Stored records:
+++++

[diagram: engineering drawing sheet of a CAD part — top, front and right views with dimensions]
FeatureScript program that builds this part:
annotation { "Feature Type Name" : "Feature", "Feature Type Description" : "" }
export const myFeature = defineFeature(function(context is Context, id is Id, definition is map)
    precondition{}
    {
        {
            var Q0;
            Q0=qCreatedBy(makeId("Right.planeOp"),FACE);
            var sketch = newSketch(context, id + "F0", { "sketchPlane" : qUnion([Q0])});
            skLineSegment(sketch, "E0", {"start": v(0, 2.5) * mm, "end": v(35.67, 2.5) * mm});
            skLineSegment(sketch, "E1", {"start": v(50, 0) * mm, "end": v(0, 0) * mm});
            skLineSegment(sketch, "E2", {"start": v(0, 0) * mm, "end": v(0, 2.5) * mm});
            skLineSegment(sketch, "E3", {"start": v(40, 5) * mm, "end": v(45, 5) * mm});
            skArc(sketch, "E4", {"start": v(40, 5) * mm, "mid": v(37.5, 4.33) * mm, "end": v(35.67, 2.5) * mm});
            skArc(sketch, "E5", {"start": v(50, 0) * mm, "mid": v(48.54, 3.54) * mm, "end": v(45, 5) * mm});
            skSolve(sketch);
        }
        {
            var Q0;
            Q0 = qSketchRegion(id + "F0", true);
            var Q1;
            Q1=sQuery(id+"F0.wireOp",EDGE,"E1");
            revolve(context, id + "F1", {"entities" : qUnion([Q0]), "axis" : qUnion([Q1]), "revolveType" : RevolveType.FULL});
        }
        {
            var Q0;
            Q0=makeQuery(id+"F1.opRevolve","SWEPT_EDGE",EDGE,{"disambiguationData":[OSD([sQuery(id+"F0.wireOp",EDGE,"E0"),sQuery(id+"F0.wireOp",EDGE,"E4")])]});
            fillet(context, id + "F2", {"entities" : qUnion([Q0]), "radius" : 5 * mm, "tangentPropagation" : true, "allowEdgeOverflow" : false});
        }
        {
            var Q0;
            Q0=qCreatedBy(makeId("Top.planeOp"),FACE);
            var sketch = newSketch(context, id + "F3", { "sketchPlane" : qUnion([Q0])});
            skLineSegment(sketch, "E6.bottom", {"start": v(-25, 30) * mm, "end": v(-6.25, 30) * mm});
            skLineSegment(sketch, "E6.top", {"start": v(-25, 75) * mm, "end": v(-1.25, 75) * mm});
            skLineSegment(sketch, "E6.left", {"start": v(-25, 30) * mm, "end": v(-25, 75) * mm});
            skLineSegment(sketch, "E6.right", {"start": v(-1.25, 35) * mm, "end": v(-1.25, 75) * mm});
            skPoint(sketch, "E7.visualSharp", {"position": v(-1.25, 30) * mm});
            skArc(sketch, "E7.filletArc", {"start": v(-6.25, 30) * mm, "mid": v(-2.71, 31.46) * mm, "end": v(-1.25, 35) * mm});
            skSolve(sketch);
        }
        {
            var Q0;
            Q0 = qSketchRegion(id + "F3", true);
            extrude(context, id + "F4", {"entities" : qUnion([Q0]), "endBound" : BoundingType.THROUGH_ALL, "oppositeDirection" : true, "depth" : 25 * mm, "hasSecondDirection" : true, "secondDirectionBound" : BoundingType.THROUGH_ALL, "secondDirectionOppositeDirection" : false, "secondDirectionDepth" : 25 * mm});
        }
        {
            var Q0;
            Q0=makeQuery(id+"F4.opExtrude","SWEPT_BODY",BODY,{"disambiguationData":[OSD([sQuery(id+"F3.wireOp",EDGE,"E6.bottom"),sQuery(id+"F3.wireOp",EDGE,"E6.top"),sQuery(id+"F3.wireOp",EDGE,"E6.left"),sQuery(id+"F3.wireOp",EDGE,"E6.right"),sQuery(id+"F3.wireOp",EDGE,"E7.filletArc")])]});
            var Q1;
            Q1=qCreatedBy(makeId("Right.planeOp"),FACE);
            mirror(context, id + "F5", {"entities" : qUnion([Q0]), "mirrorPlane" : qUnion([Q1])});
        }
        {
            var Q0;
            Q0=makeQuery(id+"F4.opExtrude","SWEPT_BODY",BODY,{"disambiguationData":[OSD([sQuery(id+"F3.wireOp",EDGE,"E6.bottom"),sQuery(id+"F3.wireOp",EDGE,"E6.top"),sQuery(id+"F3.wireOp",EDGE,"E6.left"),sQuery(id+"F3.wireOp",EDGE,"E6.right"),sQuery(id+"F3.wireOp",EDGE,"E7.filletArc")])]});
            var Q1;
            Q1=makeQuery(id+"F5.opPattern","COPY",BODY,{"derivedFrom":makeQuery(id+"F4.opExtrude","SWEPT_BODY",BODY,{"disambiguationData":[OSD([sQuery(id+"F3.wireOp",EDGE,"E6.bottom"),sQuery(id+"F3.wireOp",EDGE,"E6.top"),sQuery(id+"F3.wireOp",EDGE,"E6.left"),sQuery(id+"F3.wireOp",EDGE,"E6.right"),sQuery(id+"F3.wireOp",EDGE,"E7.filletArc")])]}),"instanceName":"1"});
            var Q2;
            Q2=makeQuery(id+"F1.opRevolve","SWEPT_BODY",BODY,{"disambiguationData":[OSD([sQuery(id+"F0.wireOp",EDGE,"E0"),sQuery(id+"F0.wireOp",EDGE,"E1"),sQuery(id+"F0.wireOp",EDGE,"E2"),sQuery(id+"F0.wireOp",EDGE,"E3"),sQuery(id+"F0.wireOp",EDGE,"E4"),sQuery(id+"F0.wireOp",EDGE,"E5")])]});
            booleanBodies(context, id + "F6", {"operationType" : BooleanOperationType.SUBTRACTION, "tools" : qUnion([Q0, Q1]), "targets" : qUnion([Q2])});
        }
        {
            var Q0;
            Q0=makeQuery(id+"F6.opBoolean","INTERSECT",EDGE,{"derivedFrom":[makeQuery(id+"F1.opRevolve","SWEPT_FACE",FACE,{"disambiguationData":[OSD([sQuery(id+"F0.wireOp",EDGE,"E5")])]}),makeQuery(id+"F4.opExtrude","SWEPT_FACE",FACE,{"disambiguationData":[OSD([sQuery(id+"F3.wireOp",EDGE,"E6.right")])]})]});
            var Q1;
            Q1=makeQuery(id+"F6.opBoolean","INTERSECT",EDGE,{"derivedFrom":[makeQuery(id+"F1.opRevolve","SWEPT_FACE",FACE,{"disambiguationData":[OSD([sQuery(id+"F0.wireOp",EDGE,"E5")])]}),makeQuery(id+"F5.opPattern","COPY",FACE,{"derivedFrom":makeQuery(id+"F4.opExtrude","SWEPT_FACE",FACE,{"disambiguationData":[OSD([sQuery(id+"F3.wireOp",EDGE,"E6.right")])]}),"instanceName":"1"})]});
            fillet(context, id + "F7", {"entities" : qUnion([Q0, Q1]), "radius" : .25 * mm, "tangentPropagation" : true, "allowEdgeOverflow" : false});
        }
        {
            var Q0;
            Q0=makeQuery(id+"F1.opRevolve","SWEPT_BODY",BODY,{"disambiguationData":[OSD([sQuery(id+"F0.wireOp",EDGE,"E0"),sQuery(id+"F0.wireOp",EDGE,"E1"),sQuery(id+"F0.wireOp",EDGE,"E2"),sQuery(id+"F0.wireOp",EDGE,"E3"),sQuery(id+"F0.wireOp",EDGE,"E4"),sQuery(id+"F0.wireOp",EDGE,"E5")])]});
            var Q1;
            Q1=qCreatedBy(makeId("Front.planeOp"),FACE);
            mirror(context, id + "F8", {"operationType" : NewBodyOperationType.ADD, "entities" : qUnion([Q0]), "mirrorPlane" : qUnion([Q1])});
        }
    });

+++++

▸ Set task: Render every line of the rows above as a Markdown table with the columns "Line No." and "Text," numbering each line in order and omitting any blank lines.

▸ Completed exercise:
| Line No. | Text |
|---|---|
| 1 | [diagram: engineering drawing sheet of a CAD part — top, front and right views with dimensions] |
| 2 | FeatureScript program that builds this part: |
| 3 | annotation { "Feature Type Name" : "Feature", "Feature Type Description" : "" } |
| 4 | export const myFeature = defineFeature(function(context is Context, id is Id, definition is map) |
| 5 |     precondition{} |
| 6 |     { |
| 7 |         { |
| 8 |             var Q0; |
| 9 |             Q0=qCreatedBy(makeId("Right.planeOp"),FACE); |
| 10 |             var sketch = newSketch(context, id + "F0", { "sketchPlane" : qUnion([Q0])}); |
| 11 |             skLineSegment(sketch, "E0", {"start": v(0, 2.5) * mm, "end": v(35.67, 2.5) * mm}); |
| 12 |             skLineSegment(sketch, "E1", {"start": v(50, 0) * mm, "end": v(0, 0) * mm}); |
| 13 |             skLineSegment(sketch, "E2", {"start": v(0, 0) * mm, "end": v(0, 2.5) * mm}); |
| 14 |             skLineSegment(sketch, "E3", {"start": v(40, 5) * mm, "end": v(45, 5) * mm}); |
| 15 |             skArc(sketch, "E4", {"start": v(40, 5) * mm, "mid": v(37.5, 4.33) * mm, "end": v(35.67, 2.5) * mm}); |
| 16 |             skArc(sketch, "E5", {"start": v(50, 0) * mm, "mid": v(48.54, 3.54) * mm, "end": v(45, 5) * mm}); |
| 17 |             skSolve(sketch); |
| 18 |         } |
| 19 |         { |
| 20 |             var Q0; |
| 21 |             Q0 = qSketchRegion(id + "F0", true); |
| 22 |             var Q1; |
| 23 |             Q1=sQuery(id+"F0.wireOp",EDGE,"E1"); |
| 24 |             revolve(context, id + "F1", {"entities" : qUnion([Q0]), "axis" : qUnion([Q1]), "revolveType" : RevolveType.FULL}); |
| 25 |         } |
| 26 |         { |
| 27 |             var Q0; |
| 28 |             Q0=makeQuery(id+"F1.opRevolve","SWEPT_EDGE",EDGE,{"disambiguationData":[OSD([sQuery(id+"F0.wireOp",EDGE,"E0"),sQuery(id+"F0.wireOp",EDGE,"E4")])]}); |
| 29 |             fillet(context, id + "F2", {"entities" : qUnion([Q0]), "radius" : 5 * mm, "tangentPropagation" : true, "allowEdgeOverflow" : false}); |
| 30 |         } |
| 31 |         { |
| 32 |             var Q0; |
| 33 |             Q0=qCreatedBy(makeId("Top.planeOp"),FACE); |
| 34 |             var sketch = newSketch(context, id + "F3", { "sketchPlane" : qUnion([Q0])}); |
| 35 |             skLineSegment(sketch, "E6.bottom", {"start": v(-25, 30) * mm, "end": v(-6.25, 30) * mm}); |
| 36 |             skLineSegment(sketch, "E6.top", {"start": v(-25, 75) * mm, "end": v(-1.25, 75) * mm}); |
| 37 |             skLineSegment(sketch, "E6.left", {"start": v(-25, 30) * mm, "end": v(-25, 75) * mm}); |
| 38 |             skLineSegment(sketch, "E6.right", {"start": v(-1.25, 35) * mm, "end": v(-1.25, 75) * mm}); |
| 39 |             skPoint(sketch, "E7.visualSharp", {"position": v(-1.25, 30) * mm}); |
| 40 |             skArc(sketch, "E7.filletArc", {"start": v(-6.25, 30) * mm, "mid": v(-2.71, 31.46) * mm, "end": v(-1.25, 35) * mm}); |
| 41 |             skSolve(sketch); |
| 42 |         } |
| 43 |         { |
| 44 |             var Q0; |
| 45 |             Q0 = qSketchRegion(id + "F3", true); |
| 46 |             extrude(context, id + "F4", {"entities" : qUnion([Q0]), "endBound" : BoundingType.THROUGH_ALL, "oppositeDirection" : true, "depth" : 25 * mm, "hasSecondDirection" : true, "secondDirectionBound" : BoundingType.THROUGH_ALL, "secondDirectionOppositeDirection" : false, "secondDirectionDepth" : 25 * mm}); |
| 47 |         } |
| 48 |         { |
| 49 |             var Q0; |
| 50 |             Q0=makeQuery(id+"F4.opExtrude","SWEPT_BODY",BODY,{"disambiguationData":[OSD([sQuery(id+"F3.wireOp",EDGE,"E6.bottom"),sQuery(id+"F3.wireOp",EDGE,"E6.top"),sQuery(id+"F3.wireOp",EDGE,"E6.left"),sQuery(id+"F3.wireOp",EDGE,"E6.right"),sQuery(id+"F3.wireOp",EDGE,"E7.filletArc")])]}); |
| 51 |             var Q1; |
| 52 |             Q1=qCreatedBy(makeId("Right.planeOp"),FACE); |
| 53 |             mirror(context, id + "F5", {"entities" : qUnion([Q0]), "mirrorPlane" : qUnion([Q1])}); |
| 54 |         } |
| 55 |         { |
| 56 |             var Q0; |
| 57 |             Q0=makeQuery(id+"F4.opExtrude","SWEPT_BODY",BODY,{"disambiguationData":[OSD([sQuery(id+"F3.wireOp",EDGE,"E6.bottom"),sQuery(id+"F3.wireOp",EDGE,"E6.top"),sQuery(id+"F3.wireOp",EDGE,"E6.left"),sQuery(id+"F3.wireOp",EDGE,"E6.right"),sQuery(id+"F3.wireOp",EDGE,"E7.filletArc")])]}); |
| 58 |             var Q1; |
| 59 |             Q1=makeQuery(id+"F5.opPattern","COPY",BODY,{"derivedFrom":makeQuery(id+"F4.opExtrude","SWEPT_BODY",BODY,{"disambiguationData":[OSD([sQuery(id+"F3.wireOp",EDGE,"E6.bottom"),sQuery(id+"F3.wireOp",EDGE,"E6.top"),sQuery(id+"F3.wireOp",EDGE,"E6.left"),sQuery(id+"F3.wireOp",EDGE,"E6.right"),sQuery(id+"F3.wireOp",EDGE,"E7.filletArc")])]}),"instanceName":"1"}); |
| 60 |             var Q2; |
| 61 |             Q2=makeQuery(id+"F1.opRevolve","SWEPT_BODY",BODY,{"disambiguationData":[OSD([sQuery(id+"F0.wireOp",EDGE,"E0"),sQuery(id+"F0.wireOp",EDGE,"E1"),sQuery(id+"F0.wireOp",EDGE,"E2"),sQuery(id+"F0.wireOp",EDGE,"E3"),sQuery(id+"F0.wireOp",EDGE,"E4"),sQuery(id+"F0.wireOp",EDGE,"E5")])]}); |
| 62 |             booleanBodies(context, id + "F6", {"operationType" : BooleanOperationType.SUBTRACTION, "tools" : qUnion([Q0, Q1]), "targets" : qUnion([Q2])}); |
| 63 |         } |
| 64 |         { |
| 65 |             var Q0; |
| 66 |             Q0=makeQuery(id+"F6.opBoolean","INTERSECT",EDGE,{"derivedFrom":[makeQuery(id+"F1.opRevolve","SWEPT_FACE",FACE,{"disambiguationData":[OSD([sQuery(id+"F0.wireOp",EDGE,"E5")])]}),makeQuery(id+"F4.opExtrude","SWEPT_FACE",FACE,{"disambiguationData":[OSD([sQuery(id+"F3.wireOp",EDGE,"E6.right")])]})]}); |
| 67 |             var Q1; |
| 68 |             Q1=makeQuery(id+"F6.opBoolean","INTERSECT",EDGE,{"derivedFrom":[makeQuery(id+"F1.opRevolve","SWEPT_FACE",FACE,{"disambiguationData":[OSD([sQuery(id+"F0.wireOp",EDGE,"E5")])]}),makeQuery(id+"F5.opPattern","COPY",FACE,{"derivedFrom":makeQuery(id+"F4.opExtrude","SWEPT_FACE",FACE,{"disambiguationData":[OSD([sQuery(id+"F3.wireOp",EDGE,"E6.right")])]}),"instanceName":"1"})]}); |
| 69 |             fillet(context, id + "F7", {"entities" : qUnion([Q0, Q1]), "radius" : .25 * mm, "tangentPropagation" : true, "allowEdgeOverflow" : false}); |
| 70 |         } |
| 71 |         { |
| 72 |             var Q0; |
| 73 |             Q0=makeQuery(id+"F1.opRevolve","SWEPT_BODY",BODY,{"disambiguationData":[OSD([sQuery(id+"F0.wireOp",EDGE,"E0"),sQuery(id+"F0.wireOp",EDGE,"E1"),sQuery(id+"F0.wireOp",EDGE,"E2"),sQuery(id+"F0.wireOp",EDGE,"E3"),sQuery(id+"F0.wireOp",EDGE,"E4"),sQuery(id+"F0.wireOp",EDGE,"E5")])]}); |
| 74 |             var Q1; |
| 75 |             Q1=qCreatedBy(makeId("Front.planeOp"),FACE); |
| 76 |             mirror(context, id + "F8", {"operationType" : NewBodyOperationType.ADD, "entities" : qUnion([Q0]), "mirrorPlane" : qUnion([Q1])}); |
| 77 |         } |
| 78 |     }); |